# [Directions for this task]
Repeat the records below exactly as they appear.

# [Supplied records]
════

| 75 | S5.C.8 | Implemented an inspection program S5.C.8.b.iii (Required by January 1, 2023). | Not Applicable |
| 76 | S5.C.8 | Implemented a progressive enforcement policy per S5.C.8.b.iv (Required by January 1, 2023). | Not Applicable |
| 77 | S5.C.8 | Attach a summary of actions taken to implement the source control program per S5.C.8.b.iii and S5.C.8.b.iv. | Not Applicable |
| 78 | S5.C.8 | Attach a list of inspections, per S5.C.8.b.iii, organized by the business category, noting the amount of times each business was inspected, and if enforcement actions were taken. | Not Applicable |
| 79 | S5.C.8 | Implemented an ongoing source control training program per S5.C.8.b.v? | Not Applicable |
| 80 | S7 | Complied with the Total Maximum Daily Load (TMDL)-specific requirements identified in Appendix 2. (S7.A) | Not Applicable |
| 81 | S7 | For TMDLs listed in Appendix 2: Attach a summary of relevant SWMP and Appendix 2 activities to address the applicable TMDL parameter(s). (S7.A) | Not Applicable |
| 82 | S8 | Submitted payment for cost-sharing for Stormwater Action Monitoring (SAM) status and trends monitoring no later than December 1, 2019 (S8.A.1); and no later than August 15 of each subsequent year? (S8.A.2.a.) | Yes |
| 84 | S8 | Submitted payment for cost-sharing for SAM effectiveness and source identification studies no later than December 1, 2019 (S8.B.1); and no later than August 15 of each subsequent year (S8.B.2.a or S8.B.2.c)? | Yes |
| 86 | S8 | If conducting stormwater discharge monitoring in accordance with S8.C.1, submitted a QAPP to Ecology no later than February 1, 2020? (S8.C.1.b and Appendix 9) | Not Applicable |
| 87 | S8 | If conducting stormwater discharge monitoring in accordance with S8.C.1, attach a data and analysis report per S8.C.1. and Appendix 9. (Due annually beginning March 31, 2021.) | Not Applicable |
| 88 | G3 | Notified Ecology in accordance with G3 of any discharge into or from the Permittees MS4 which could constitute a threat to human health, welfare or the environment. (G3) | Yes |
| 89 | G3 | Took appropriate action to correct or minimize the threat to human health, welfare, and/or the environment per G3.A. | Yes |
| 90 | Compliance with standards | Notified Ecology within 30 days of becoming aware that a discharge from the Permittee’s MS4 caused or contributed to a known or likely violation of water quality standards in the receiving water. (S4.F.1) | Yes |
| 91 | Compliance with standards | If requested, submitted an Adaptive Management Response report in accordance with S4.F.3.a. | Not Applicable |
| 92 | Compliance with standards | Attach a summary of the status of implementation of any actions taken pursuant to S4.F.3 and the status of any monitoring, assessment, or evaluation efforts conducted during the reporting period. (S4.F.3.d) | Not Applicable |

════

# [The completed task]
| 75 | S5.C.8 | Implemented an inspection program S5.C.8.b.iii (Required by January 1, 2023). | Not Applicable |
| 76 | S5.C.8 | Implemented a progressive enforcement policy per S5.C.8.b.iv (Required by January 1, 2023). | Not Applicable |
| 77 | S5.C.8 | Attach a summary of actions taken to implement the source control program per S5.C.8.b.iii and S5.C.8.b.iv. | Not Applicable |
| 78 | S5.C.8 | Attach a list of inspections, per S5.C.8.b.iii, organized by the business category, noting the amount of times each business was inspected, and if enforcement actions were taken. | Not Applicable |
| 79 | S5.C.8 | Implemented an ongoing source control training program per S5.C.8.b.v? | Not Applicable |
| 80 | S7 | Complied with the Total Maximum Daily Load (TMDL)-specific requirements identified in Appendix 2. (S7.A) | Not Applicable |
| 81 | S7 | For TMDLs listed in Appendix 2: Attach a summary of relevant SWMP and Appendix 2 activities to address the applicable TMDL parameter(s). (S7.A) | Not Applicable |
| 82 | S8 | Submitted payment for cost-sharing for Stormwater Action Monitoring (SAM) status and trends monitoring no later than December 1, 2019 (S8.A.1); and no later than August 15 of each subsequent year? (S8.A.2.a.) | Yes |
| 84 | S8 | Submitted payment for cost-sharing for SAM effectiveness and source identification studies no later than December 1, 2019 (S8.B.1); and no later than August 15 of each subsequent year (S8.B.2.a or S8.B.2.c)? | Yes |
| 86 | S8 | If conducting stormwater discharge monitoring in accordance with S8.C.1, submitted a QAPP to Ecology no later than February 1, 2020? (S8.C.1.b and Appendix 9) | Not Applicable |
| 87 | S8 | If conducting stormwater discharge monitoring in accordance with S8.C.1, attach a data and analysis report per S8.C.1. and Appendix 9. (Due annually beginning March 31, 2021.) | Not Applicable |
| 88 | G3 | Notified Ecology in accordance with G3 of any discharge into or from the Permittees MS4 which could constitute a threat to human health, welfare or the environment. (G3) | Yes |
| 89 | G3 | Took appropriate action to correct or minimize the threat to human health, welfare, and/or the environment per G3.A. | Yes |
| 90 | Compliance with standards | Notified Ecology within 30 days of becoming aware that a discharge from the Permittee’s MS4 caused or contributed to a known or likely violation of water quality standards in the receiving water. (S4.F.1) | Yes |
| 91 | Compliance with standards | If requested, submitted an Adaptive Management Response report in accordance with S4.F.3.a. | Not Applicable |
| 92 | Compliance with standards | Attach a summary of the status of implementation of any actions taken pursuant to S4.F.3 and the status of any monitoring, assessment, or evaluation efforts conducted during the reporting period. (S4.F.3.d) | Not Applicable |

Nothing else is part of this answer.